Exercise instructions. Format the lines below as a JSON list of strings, with one string for each line. Skip blank lines, and leave the pictures out of the answer.

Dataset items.
+===+
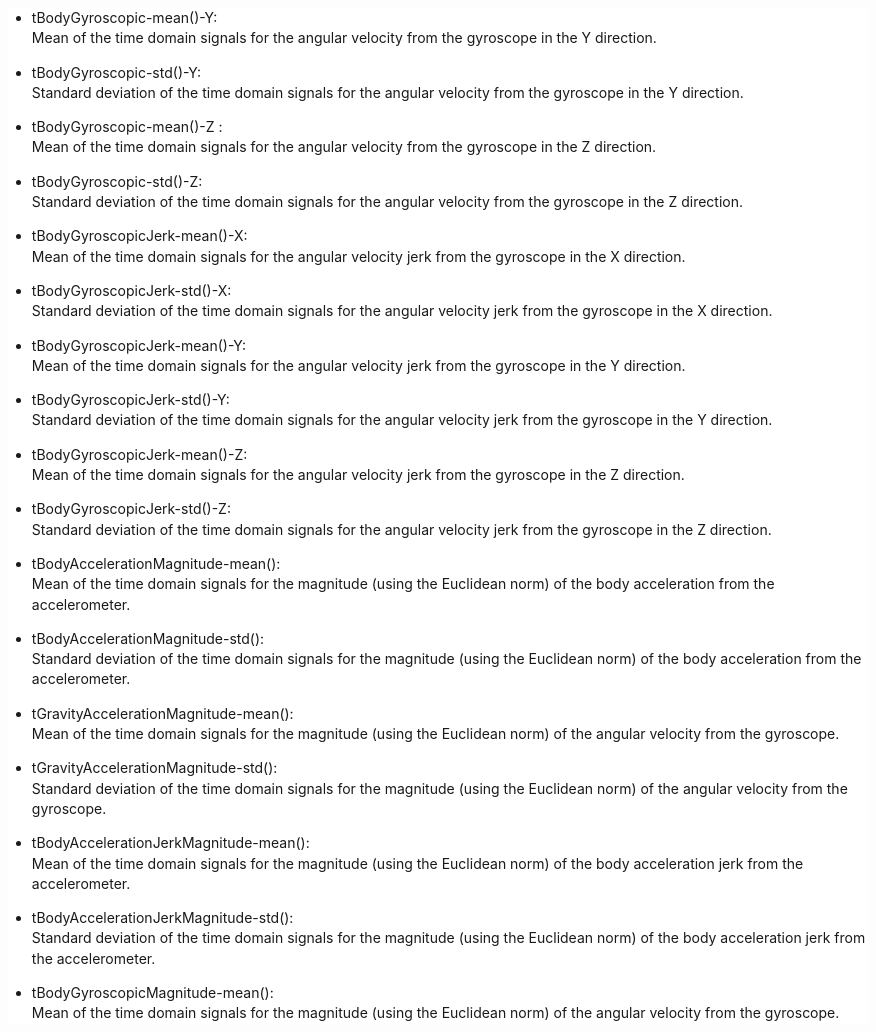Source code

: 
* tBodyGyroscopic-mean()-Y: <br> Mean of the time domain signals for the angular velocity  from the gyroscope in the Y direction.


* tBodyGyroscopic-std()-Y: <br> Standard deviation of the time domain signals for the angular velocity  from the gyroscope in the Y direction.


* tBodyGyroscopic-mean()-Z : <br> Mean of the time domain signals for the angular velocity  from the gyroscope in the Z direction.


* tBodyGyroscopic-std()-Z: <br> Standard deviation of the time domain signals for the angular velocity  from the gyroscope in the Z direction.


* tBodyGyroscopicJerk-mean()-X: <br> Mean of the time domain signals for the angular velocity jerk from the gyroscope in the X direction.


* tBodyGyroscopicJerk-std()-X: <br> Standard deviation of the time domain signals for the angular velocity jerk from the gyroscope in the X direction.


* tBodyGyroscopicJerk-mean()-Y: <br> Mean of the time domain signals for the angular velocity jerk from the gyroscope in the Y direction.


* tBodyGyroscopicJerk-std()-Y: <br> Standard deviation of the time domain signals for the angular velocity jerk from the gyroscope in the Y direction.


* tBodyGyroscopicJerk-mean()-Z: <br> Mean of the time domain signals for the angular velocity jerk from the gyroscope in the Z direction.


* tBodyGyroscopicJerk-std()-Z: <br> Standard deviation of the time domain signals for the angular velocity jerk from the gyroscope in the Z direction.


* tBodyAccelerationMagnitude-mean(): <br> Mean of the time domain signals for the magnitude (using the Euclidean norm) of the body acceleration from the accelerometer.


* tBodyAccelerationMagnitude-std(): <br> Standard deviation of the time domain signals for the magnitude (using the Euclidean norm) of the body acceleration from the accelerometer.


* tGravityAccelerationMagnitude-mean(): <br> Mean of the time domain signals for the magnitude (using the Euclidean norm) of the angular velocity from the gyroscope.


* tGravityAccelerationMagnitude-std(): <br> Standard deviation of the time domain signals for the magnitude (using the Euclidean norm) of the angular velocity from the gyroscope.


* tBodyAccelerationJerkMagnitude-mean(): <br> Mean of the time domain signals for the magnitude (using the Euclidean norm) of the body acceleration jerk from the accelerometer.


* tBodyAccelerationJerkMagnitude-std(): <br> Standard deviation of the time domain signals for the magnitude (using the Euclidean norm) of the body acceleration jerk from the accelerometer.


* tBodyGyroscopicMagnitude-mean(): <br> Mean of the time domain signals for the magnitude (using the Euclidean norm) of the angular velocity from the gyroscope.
+===+
Output for this exercise.
[
  "Source code",
  ": ",
  "* tBodyGyroscopic-mean()-Y: <br> Mean of the time domain signals for the angular velocity  from the gyroscope in the Y direction.",
  "* tBodyGyroscopic-std()-Y: <br> Standard deviation of the time domain signals for the angular velocity  from the gyroscope in the Y direction.",
  "* tBodyGyroscopic-mean()-Z : <br> Mean of the time domain signals for the angular velocity  from the gyroscope in the Z direction.",
  "* tBodyGyroscopic-std()-Z: <br> Standard deviation of the time domain signals for the angular velocity  from the gyroscope in the Z direction.",
  "* tBodyGyroscopicJerk-mean()-X: <br> Mean of the time domain signals for the angular velocity jerk from the gyroscope in the X direction.",
  "* tBodyGyroscopicJerk-std()-X: <br> Standard deviation of the time domain signals for the angular velocity jerk from the gyroscope in the X direction.",
  "* tBodyGyroscopicJerk-mean()-Y: <br> Mean of the time domain signals for the angular velocity jerk from the gyroscope in the Y direction.",
  "* tBodyGyroscopicJerk-std()-Y: <br> Standard deviation of the time domain signals for the angular velocity jerk from the gyroscope in the Y direction.",
  "* tBodyGyroscopicJerk-mean()-Z: <br> Mean of the time domain signals for the angular velocity jerk from the gyroscope in the Z direction.",
  "* tBodyGyroscopicJerk-std()-Z: <br> Standard deviation of the time domain signals for the angular velocity jerk from the gyroscope in the Z direction.",
  "* tBodyAccelerationMagnitude-mean(): <br> Mean of the time domain signals for the magnitude (using the Euclidean norm) of the body acceleration from the accelerometer.",
  "* tBodyAccelerationMagnitude-std(): <br> Standard deviation of the time domain signals for the magnitude (using the Euclidean norm) of the body acceleration from the accelerometer.",
  "* tGravityAccelerationMagnitude-mean(): <br> Mean of the time domain signals for the magnitude (using the Euclidean norm) of the angular velocity from the gyroscope.",
  "* tGravityAccelerationMagnitude-std(): <br> Standard deviation of the time domain signals for the magnitude (using the Euclidean norm) of the angular velocity from the gyroscope.",
  "* tBodyAccelerationJerkMagnitude-mean(): <br> Mean of the time domain signals for the magnitude (using the Euclidean norm) of the body acceleration jerk from the accelerometer.",
  "* tBodyAccelerationJerkMagnitude-std(): <br> Standard deviation of the time domain signals for the magnitude (using the Euclidean norm) of the body acceleration jerk from the accelerometer.",
  "* tBodyGyroscopicMagnitude-mean(): <br> Mean of the time domain signals for the magnitude (using the Euclidean norm) of the angular velocity from the gyroscope."
]